The Reality Check: This means if the environment designed to utilize that digital asset is not functioning anymore, the asset ownership is meaningless. Without a “rendering engine,” a 3D NFTs weapon is just a string of useless code.
4. The Interoperability Myth: Why You Can’t Take Your Sword to Minecraft
Another common promise of Web3 gaming assets is interoperability: the idea that you can take an asset (an axe or a card) from one game to another game for use in that game. From a technical and business perspective, this is currently almost impossible.
- Technical Barriers: Different engines (Unity vs. Unreal) power different games. Games have different art styles (voxel vs. hyper-realistic) and different balancing mechanics. Basically, this means that a “Level 99 Dragon” in an RPG would break the balance of a racing game.

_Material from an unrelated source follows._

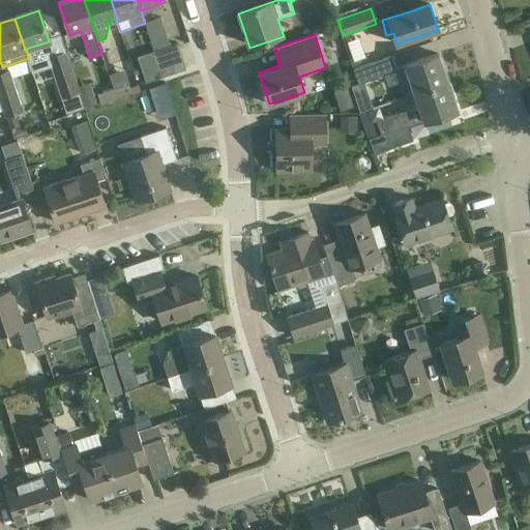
[(158,66),(163,77),(186,68),(178,43),(153,51),(158,66)]
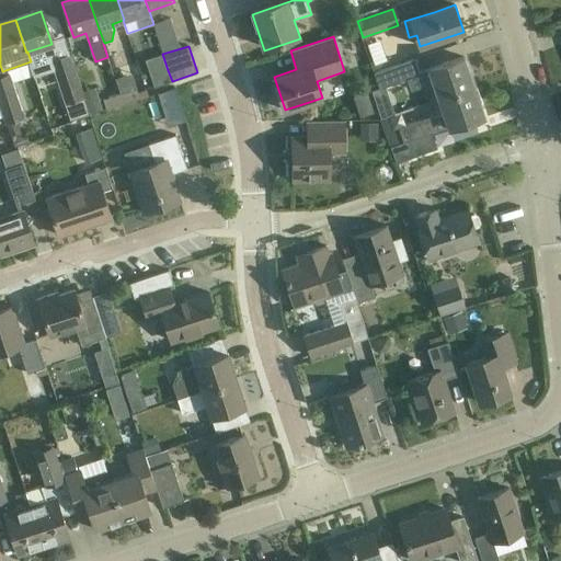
[(66,102),(82,96),(68,56),(52,61),(66,102)]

- Incentive Barriers: Various game companies are incentivized to make you buy their own in-game paraphernalia. Letting gamers get a skin from another game by another developer is not a priority for them.

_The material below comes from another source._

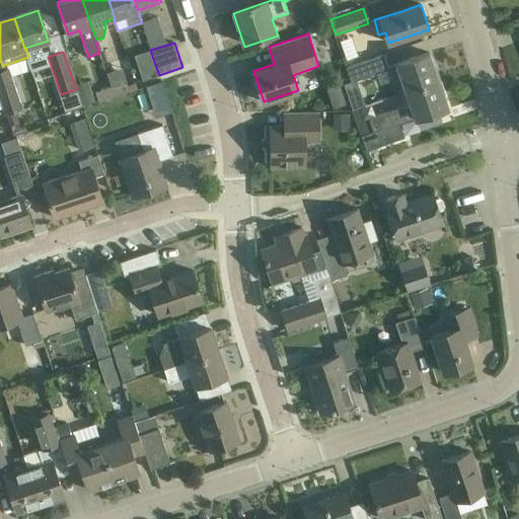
[(399,77),(404,92),(439,80),(430,53),(387,68),(383,55),(346,68),(351,82),(345,84),(353,109),(360,107),(360,106),(365,104),(357,81),(378,74),(382,83),(399,77)]
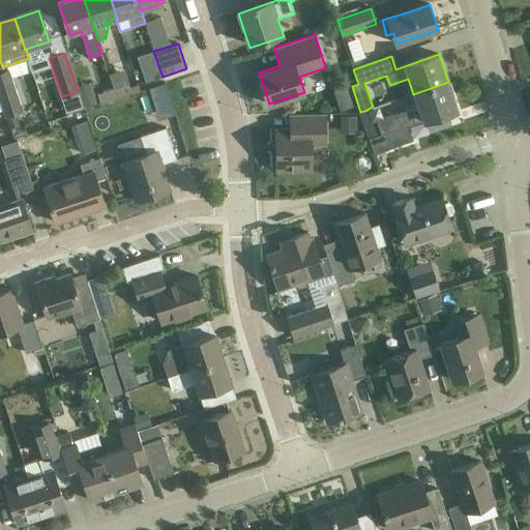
[(163,77),(158,66),(143,72),(146,82),(163,77)]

- The “Wrapper” Problem: For an NFT to work in a second game, the second developer has to manually write code to recognize that specific token and map it to a new 3D model in their own game. This is an expensive labor-of-love that most studios won’t undertake for a competitor’s assets.
5. The EULA Trap: The Developer Still Holds the Kill-Switch
The ultimate law in decentralized games is still the End User License Agreement (EULA), and these agreements often include clauses that allow NFT game developers to:
- Blacklist Tokens: Developers are legally allowed to blacklist and effectively “brick” an asset if the token was reported stolen in a hack.
- Change Stats: Some clauses also allow developers to tweak the utility of an NFT asset in the game. This means your $2000 NFT mythical magic staff could become as useful as a wooden stick. This will often lead to significant devaluation of the digital asset.
- Ban Accounts: Like centralized games, NFT game developers can still ban players. Even though such players get to keep the NFT token in their wallet, it is essentially worthless if you cannot interact with the game engine.
6. What Do Players Actually Own?
If players don’t own the IP, and they don’t own the permanence of the game world, what do they own?
- The Right to Exit (Liquidity): This is the biggest advantage. Unlike traditional games, where money spent on a game account is sunk if you are no longer playing the game, players can sell their progress (in the form of NFT assets) to other players on the open marketplace like OpenSea or Magic Eden without the developer’s explicit manual intervention for every trade.
- Provable Scarcity: It is much easier to prove how valuable your asset is with the metadata. It tells potential buyers if your item is a rare one and how rare and prevents “stealth-print” of rarer items that devalue your collection. Everyone can see the total supply of an item on the blockchain.
- Governance (Sometimes): There are many NFT projects, including “DAOs” (Decentralized Autonomous Organizations), where owning certain NFTs gives you a vote on the future direction of the game.
7. Conclusion: The Future of Digital Property
Moving the gaming world away from the Pure Rental state of Web2 gaming, the in-game NFTs provide a form of “Incomplete Ownership” that is akin to Portable Licensing (Web3). Players should view these NFTs as high-tech receipts for a sophisticated, tradable license. You own the right to participate in an ecosystem, but the ecosystem itself remains the property of the creators.
Disclaimer: BFM Times acts as a source of information for knowledge purposes and does not claim to be a financial advisor. Kindly consult your financial advisor before investing.